Quote the generative-model notebook word for word from "# Lesson 1 - Load" to "generate new sequences.".

### PAGE
========================================
# A generative model


# Lesson 1 - Load data

The first thing we did was to download Hans Christian Andersen fairytales from Gutenberg.

What do we need to look out for when cleaning the data:

- Punctuation 
- The file consist of multiple stories --> need to divide it into different parts (might be possible to split after headers written in capital letters) --> we will do this in lesson 5
- Capital letters as headers, might want to delete these
- Change everything to lower caser 
- Illustrations, delete them, written as ([Illustration: _His limbs were numbed, his beautiful eyes were closing.-])


We have to decide the input sequences, which is the number of words that the model will train on. This is also the number of words which will be used as the seed text, when using the model to actually generate new sequences. 

In the tutorial 50 words are suggested. We will start with that and then in the fifth lesson we might try to only use sequences inside sentences, though this will minimize the amount of training data. 

Documentation on the following two coding blocks:
https://www.pythonforbeginners.com/files/reading-and-writing-files-in-python
- How to open text

In [1]:
#import packages
import re
import string
from numpy import array
from pickle import dump
from keras.preprocessing.text import Tokenizer
from keras.utils import to_categorical
from keras.models import Sequential
from keras.layers import Dense
from keras.layers import LSTM
from keras.layers import Embedding
from keras.models import load_model
from pickle import load
from random import randint
from keras.preprocessing.sequence import pad_sequences



Using TensorFlow backend.
========================================
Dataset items
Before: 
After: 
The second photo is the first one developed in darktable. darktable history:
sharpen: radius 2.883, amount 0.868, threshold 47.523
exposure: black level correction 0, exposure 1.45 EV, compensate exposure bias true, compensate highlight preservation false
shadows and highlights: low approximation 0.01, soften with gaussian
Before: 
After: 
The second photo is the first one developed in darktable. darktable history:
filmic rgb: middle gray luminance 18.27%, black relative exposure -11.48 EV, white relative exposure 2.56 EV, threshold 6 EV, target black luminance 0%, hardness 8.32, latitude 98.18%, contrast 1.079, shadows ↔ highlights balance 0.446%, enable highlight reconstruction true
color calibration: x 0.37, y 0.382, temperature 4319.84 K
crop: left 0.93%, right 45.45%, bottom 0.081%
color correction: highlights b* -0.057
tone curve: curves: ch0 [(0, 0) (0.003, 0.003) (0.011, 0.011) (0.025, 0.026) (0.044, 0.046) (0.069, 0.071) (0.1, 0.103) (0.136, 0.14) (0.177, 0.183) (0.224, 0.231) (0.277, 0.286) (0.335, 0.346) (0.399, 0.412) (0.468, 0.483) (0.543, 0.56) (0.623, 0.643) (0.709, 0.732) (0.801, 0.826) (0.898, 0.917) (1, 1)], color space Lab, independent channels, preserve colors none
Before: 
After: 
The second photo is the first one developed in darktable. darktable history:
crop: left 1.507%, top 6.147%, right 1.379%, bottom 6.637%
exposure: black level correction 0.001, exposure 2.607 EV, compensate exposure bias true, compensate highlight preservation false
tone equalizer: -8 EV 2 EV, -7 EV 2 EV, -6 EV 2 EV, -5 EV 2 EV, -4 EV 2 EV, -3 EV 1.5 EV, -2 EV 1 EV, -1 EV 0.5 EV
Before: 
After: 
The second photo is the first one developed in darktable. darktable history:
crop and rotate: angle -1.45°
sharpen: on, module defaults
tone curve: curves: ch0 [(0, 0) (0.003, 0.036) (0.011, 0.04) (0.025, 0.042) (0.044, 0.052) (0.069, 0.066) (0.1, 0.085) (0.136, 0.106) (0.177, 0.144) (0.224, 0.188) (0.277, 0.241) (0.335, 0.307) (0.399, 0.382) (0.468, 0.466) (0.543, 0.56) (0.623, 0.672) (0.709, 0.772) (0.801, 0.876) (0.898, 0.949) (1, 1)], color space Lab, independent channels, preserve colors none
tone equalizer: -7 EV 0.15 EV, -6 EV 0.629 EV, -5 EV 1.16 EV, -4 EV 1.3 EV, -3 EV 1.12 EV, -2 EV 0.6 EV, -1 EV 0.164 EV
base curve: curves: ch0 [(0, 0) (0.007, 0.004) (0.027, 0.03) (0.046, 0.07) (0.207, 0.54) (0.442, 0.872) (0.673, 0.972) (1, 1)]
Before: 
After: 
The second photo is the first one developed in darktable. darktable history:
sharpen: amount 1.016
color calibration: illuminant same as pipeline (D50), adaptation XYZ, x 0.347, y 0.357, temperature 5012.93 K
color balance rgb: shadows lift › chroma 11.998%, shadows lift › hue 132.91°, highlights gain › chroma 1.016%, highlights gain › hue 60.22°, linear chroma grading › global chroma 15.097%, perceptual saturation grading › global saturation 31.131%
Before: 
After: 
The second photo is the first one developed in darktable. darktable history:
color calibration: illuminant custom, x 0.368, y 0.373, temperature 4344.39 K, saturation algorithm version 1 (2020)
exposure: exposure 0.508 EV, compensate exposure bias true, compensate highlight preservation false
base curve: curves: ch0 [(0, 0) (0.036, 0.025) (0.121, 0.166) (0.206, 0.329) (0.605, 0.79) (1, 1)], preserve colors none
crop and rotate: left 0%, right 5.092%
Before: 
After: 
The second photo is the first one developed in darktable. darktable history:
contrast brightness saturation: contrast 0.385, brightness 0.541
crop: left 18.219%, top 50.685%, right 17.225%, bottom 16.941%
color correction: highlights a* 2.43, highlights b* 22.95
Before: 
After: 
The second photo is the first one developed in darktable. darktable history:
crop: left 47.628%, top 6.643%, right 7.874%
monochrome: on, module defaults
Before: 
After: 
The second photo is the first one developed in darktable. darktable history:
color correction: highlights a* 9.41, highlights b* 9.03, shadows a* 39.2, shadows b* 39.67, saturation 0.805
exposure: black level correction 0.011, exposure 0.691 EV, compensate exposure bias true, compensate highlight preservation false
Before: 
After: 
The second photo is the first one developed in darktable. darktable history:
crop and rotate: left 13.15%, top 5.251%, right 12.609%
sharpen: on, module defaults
========================================
### ANSWER TO THIS EXERCISE
# Lesson 1 - Load data

The first thing we did was to download Hans Christian Andersen fairytales from Gutenberg.

What do we need to look out for when cleaning the data:

- Punctuation 
- The file consist of multiple stories --> need to divide it into different parts (might be possible to split after headers written in capital letters) --> we will do this in lesson 5
- Capital letters as headers, might want to delete these
- Change everything to lower caser 
- Illustrations, delete them, written as ([Illustration: _His limbs were numbed, his beautiful eyes were closing.-])


We have to decide the input sequences, which is the number of words that the model will train on. This is also the number of words which will be used as the seed text, when using the model to actually generate new sequences.